Auch auf den wellen wird gefochten
Wo fisch und fleisch zur see geflochten
Der eine sticht die lanz' im heer
Der andere wirft sie in das meer
Ahoi
Reise, reise seemann reise
Jeder tut's auf seine weise
Der eine stoßt den speer zum mann
Der andere zum fische dann
Reise, reise seemann reise
Und die wellen weinen leise
In ihrem blute steckt ein speer
Bluten leise in das meer
Die lanze muss im fleisch ertrinken
Fisch und mann zur tiefe sinken
Wo die schwarze seele wohnt
Ist kein licht am horizont
Ahoi
Reise, reise seemann reise
Jeder tut's auf seine weise
Der eine stoßt den speer zum mann
Der andere zum fische dann
Reise, reise seemann reise
Und die wellen weinen leise
In ihrem blute steckt ein speer
Bluten leise in das meer
Reise, reise seemann reise
Und die wellen weinen leise
In ihrem herzen steckt ein speer
Bluten sich am ufer leer
Dalgaların üzerinde bile savaş var,
Balık ve vücudun denizde dalgalandığı yerde.

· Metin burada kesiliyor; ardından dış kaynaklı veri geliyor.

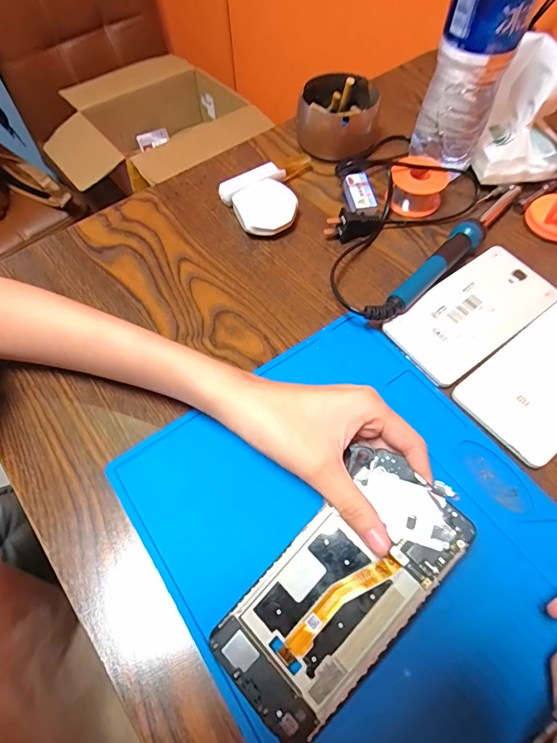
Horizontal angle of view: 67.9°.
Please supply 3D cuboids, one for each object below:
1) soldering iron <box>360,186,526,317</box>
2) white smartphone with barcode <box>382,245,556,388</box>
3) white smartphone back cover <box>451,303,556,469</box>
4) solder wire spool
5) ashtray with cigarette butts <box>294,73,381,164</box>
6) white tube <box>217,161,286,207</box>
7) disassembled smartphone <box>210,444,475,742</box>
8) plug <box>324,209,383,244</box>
[{"bbox_3d":[0.154,-0.106,0.365,0.229,0.029,0.021,-41,67,-19],"label":"soldering iron"},{"bbox_3d":[0.160,-0.049,0.341,0.141,0.014,0.070,-34,65,-17],"label":"white smartphone with barcode"},{"bbox_3d":[0.209,0.001,0.314,0.149,0.010,0.075,-34,65,-17],"label":"white smartphone back cover"},{"bbox_3d":[0.136,-0.182,0.405,0.051,0.031,0.055,0,61,1],"label":"solder wire spool"},{"bbox_3d":[0.064,-0.273,0.446,0.085,0.052,0.080,4,61,3],"label":"ashtray with cigarette butts"},{"bbox_3d":[-0.027,-0.188,0.419,0.072,0.022,0.022,-31,65,-15],"label":"white tube"},{"bbox_3d":[0.035,0.118,0.230,0.075,0.007,0.149,41,83,21],"label":"disassembled smartphone"},{"bbox_3d":[0.072,-0.136,0.385,0.054,0.026,0.016,-14,61,-7],"label":"plug"}]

Biri ordunun içine mızrak saplar,
Diğeri onu okyanusa fırlatır.
Hey
Kalk, kalk denizci kalk.
Herbiri kendi yoluna gider.
Biri mızrağı adama saplar,
Diğeri de balığa.
Kalk, kalk denizci kalk.
Ve dalgalar hafifçe ağlar.
Kanlarına mızrak saplandı.
Okyanusun içinde hafifçe kan kaybederler.
Mızrak vücutta boğulmalı.
Balık ve adam derinlere batar.
Kara ruhun yaşadığı yerde,
Ufukta ışık yoktur.
Hey
Kalk, kalk denizci kalk.
Herbiri kendi yoluna gider.
Biri mızrağı adama saplar,
Diğeri de balığa.
Kalk, kalk denizci kalk.
Ve dalgalar hafifçe ağlar.
Kanlarına mızrak saplandı.
Okyanusun içinde hafifçe kan kaybederler.
Kalk, kalk denizci kalk.
Ve dalgalar hafifçe ağlar.
Kalplerine mızrak saplandı
Kıyıda kuruyarak kendilerini kanatırlar.
NOT:"Reise, reise seemann reise" Eski Almancanın kullanıldığı zamanlarda, Alman denizcilerinin yolculuğa çıkarken birbirlerini uyardıkları bir deyimdir. Yeni Almancada ise "reise" kelimesi "seyahat, yolculuk" anlamlarındadır.